Meanwhile, Steve Davies, CEO of the Australian Pipelines and Gas Association, expressed disappointment with the decision.

Davies says the decision was even more surprising in light of Minn’s announcement ruling out a ban on gas connections across the state.

He says the decision will cut off alternative options for decarbonisation such as renewable gas.

“APGA agrees on the importance of achieving net zero as quickly as possible, but removing options to do so is not how we solve the problem,” Davies said.

“If the City of Sydney is truly focused on accelerating the transition by reducing emissions, it should be talking about getting more renewable gas into the system.

“Just recently, the Malabar Biomethane Project, co-funded by Jemena and the Australian Renewable Energy Agency (ARENA), successfully started injecting renewable biomethane into the NSW Gas distribution network.

“Removing access to an operational and scalable source of renewable energy that has zero cost implications for the citizens of Sydney is a step in the wrong direction.”

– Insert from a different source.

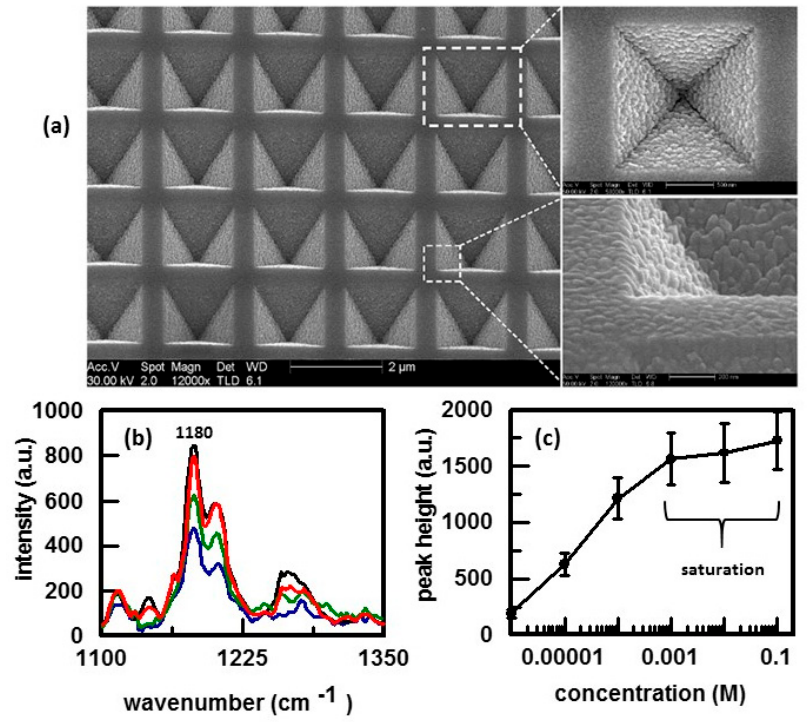
Figure 11. ( a ) Electron micrographs of the pyramidal wells in Klarite showing the roughened gold structure. Reproduced with permission from the Royal Society of Chemistry, 2010 [121]; ( b ) SERS spectra of ibuprofen as a function of concentration and ( c ) Plot of 1180 cm − 1 peak height as a function of ibuprofen concentration. Reproduced with permission from Samedan Ltd, 2010 [122].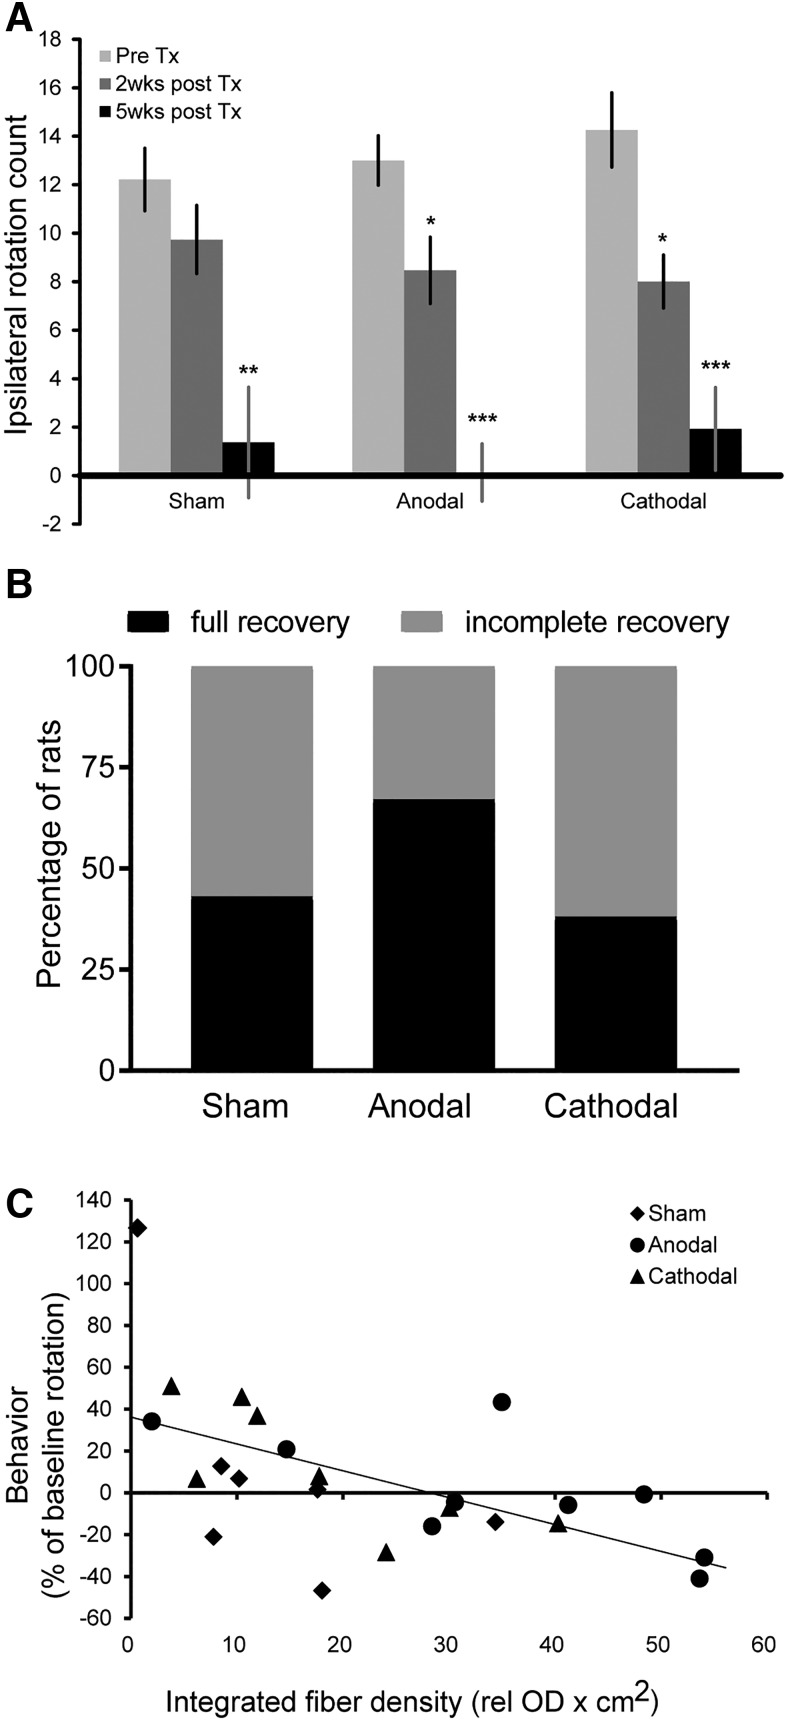
Behavioral recovery was more pronounced following anodal transcranial DCS, and behavioral effects correlated with the degree of striatal reinnervation. A, Anodal and cathodal stimulation led to a significant decrease of amphetamine-induced ipsilateral rotation two weeks after transplantation; this effect was not seen with sham DCS. By five weeks, all groups showed significant resolution of ipsilateral rotations. B, Animals in the anodal DCS presented the highest amount of animals with full behavioral recovery, measured as lack of ipsilateral rotation or even contralateral rotation after amphetamine application. C, Generally, larger TH-fiber outgrowth was associated with improvement of baseline rotation five weeks after transplantation. Mean ± SEM. Repeated measure ANOVA, two- and five-week data in each group versus pretransplantation; *p < 0.05; **p < 0.01; ***p < 0.001.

“We have to think more holistically about the transition to net zero, optimising the assets available to us and using a network of options to move towards a net zero future.

“Removing opportunities to access renewable energy is akin to hobbling all the horses in the race and expecting a fast time on the card at the end.

“Preventing new buildings from connecting to gas now will not lower emissions, will not lower costs and will cut people off from the opportunities of a renewable future.”